:: EXTRACTO DE PÁGINA
Entre las muchas experiencias de vida misionera que más me ayudaron a ver al Señor en su encarnación, me gusta recordar una que me remonta a los primeros días después de nuestra llegada a Venezuela.
La parroquia de Playa Grande, con la que colaborábamos en nuestra labor evangelizadora, comprendía muchas realidades, pequeñas iglesias y poblaciones dispersas por un territorio del tamaño de una provincia italiana, por lo que los dos párrocos, aunque animados de un gran espíritu de sacrificio (¡y dos coches a prueba de baches!) no podían llegar a todos los pequeños núcleos donde habían sembrado la Palabra del Evangelio y donde los domingos las pequeñas semillas esperaban los cuidados necesarios para crecer. Nos pidieron que ocupáramos su lugar un domingo en uno de esos centros.
::::
:: REGISTROS SIN PROCESAR
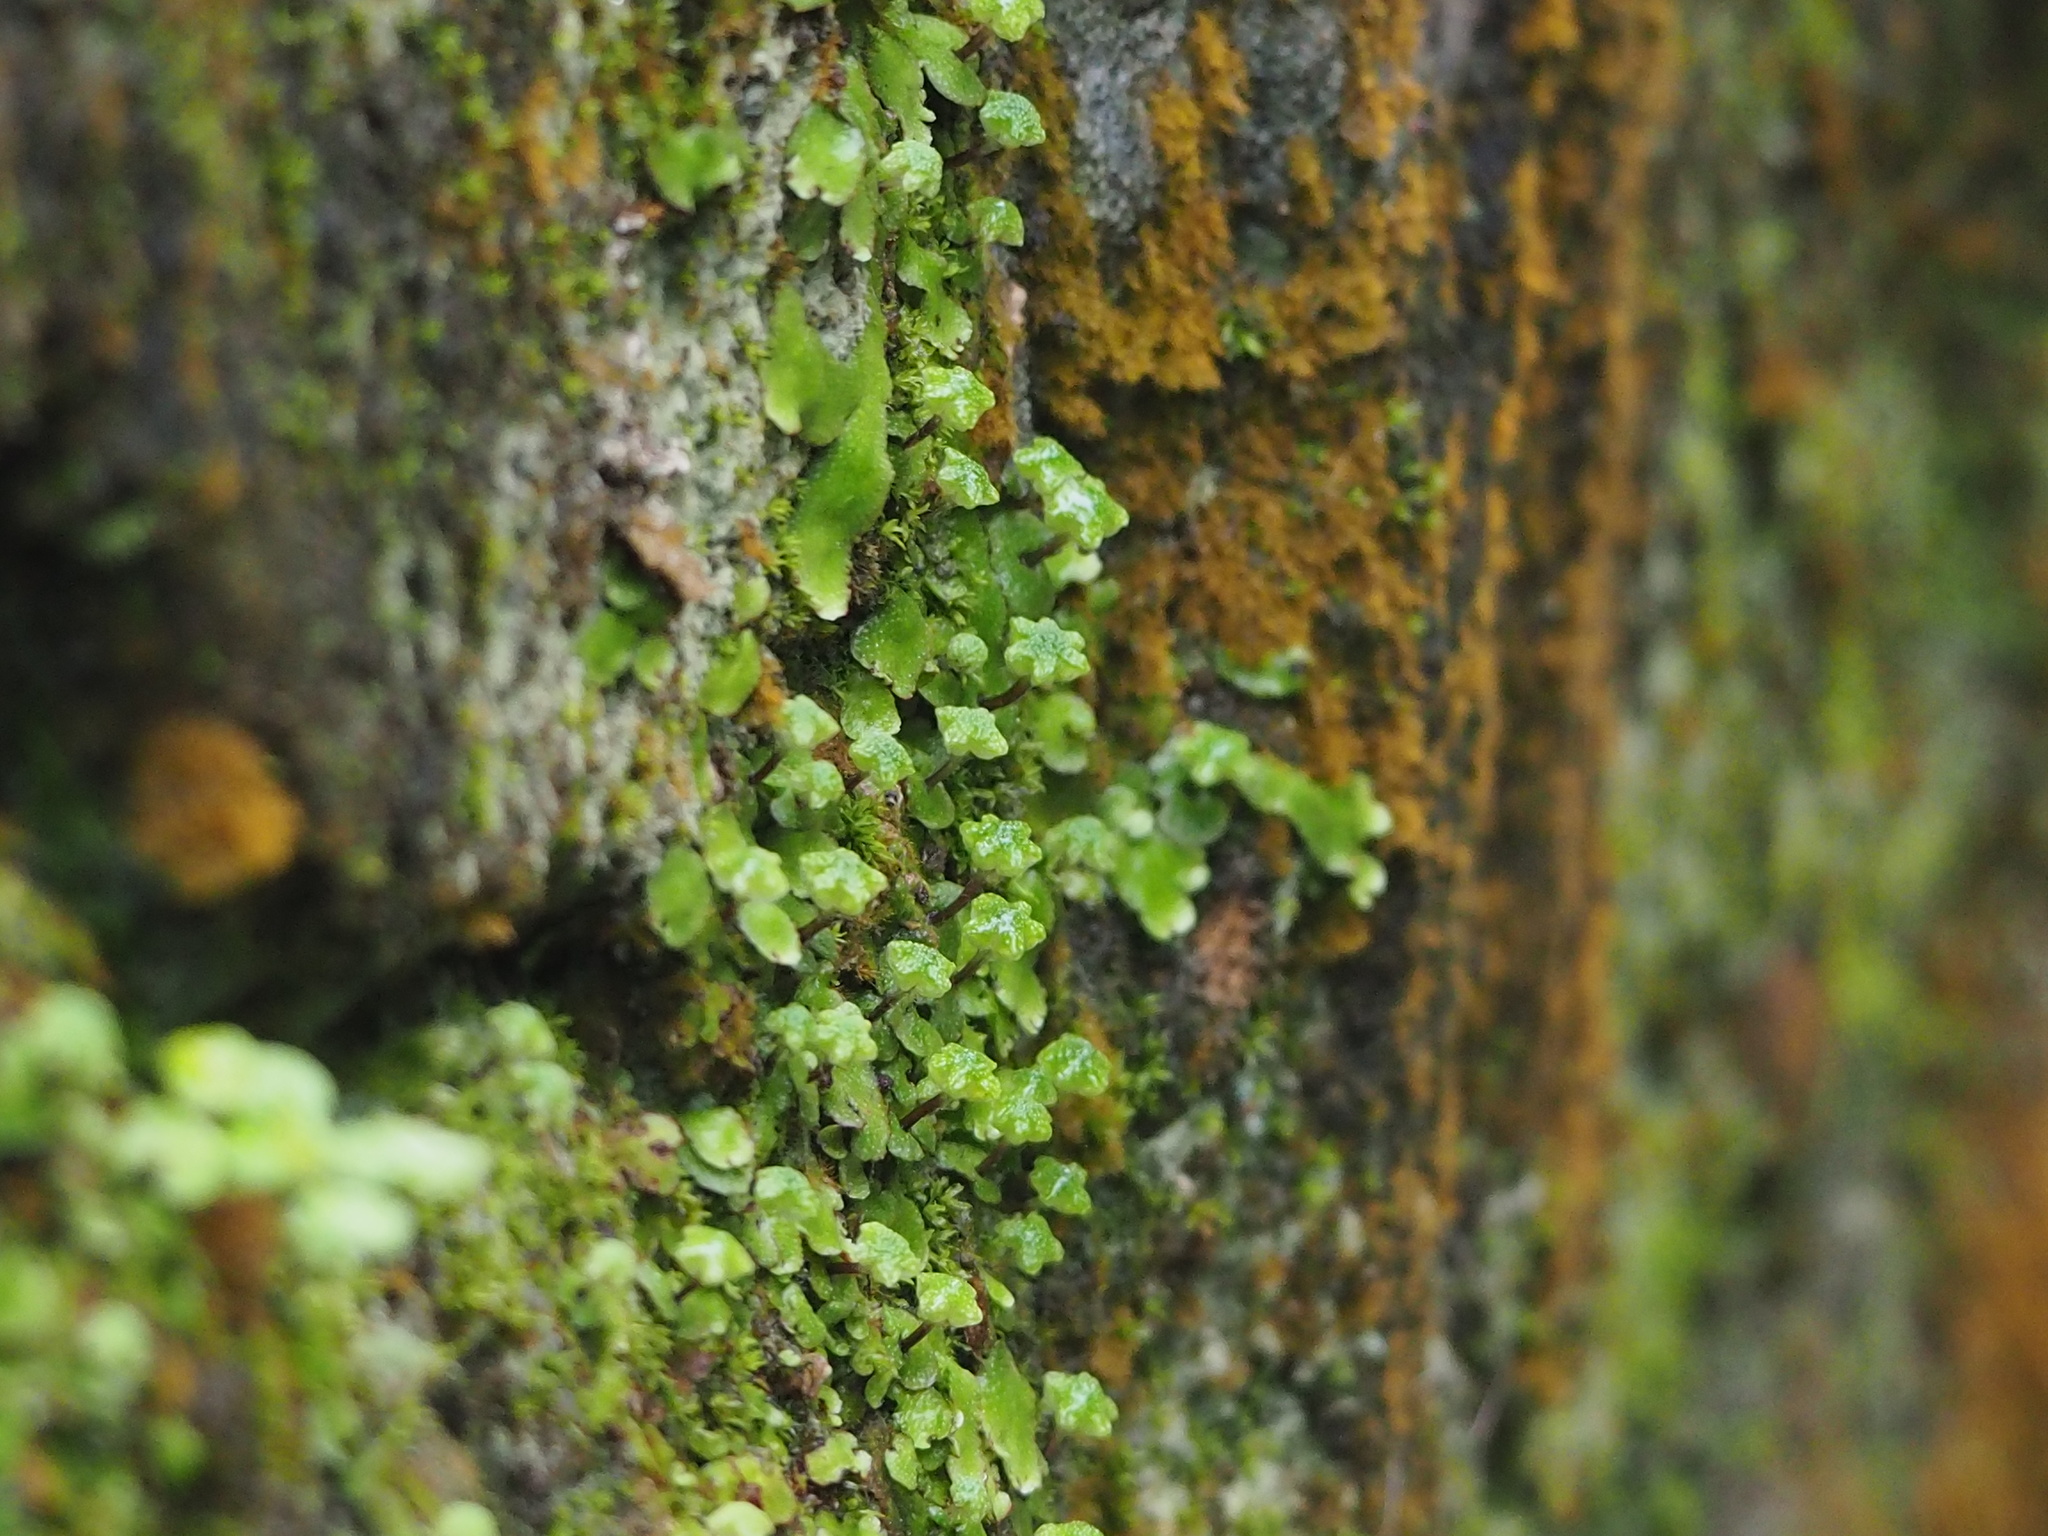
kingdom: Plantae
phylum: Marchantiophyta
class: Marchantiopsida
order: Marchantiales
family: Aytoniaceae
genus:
::::
Repite literalmente el tramo del extracto sobre la misión en Venezuela que va desde "Entre las muchas" hasta "llegada a Venezuela.". Los registros no guardan relación alguna con el extracto.

Entre las muchas experiencias de vida misionera que más me ayudaron a ver al Señor en su encarnación, me gusta recordar una que me remonta a los primeros días después de nuestra llegada a Venezuela.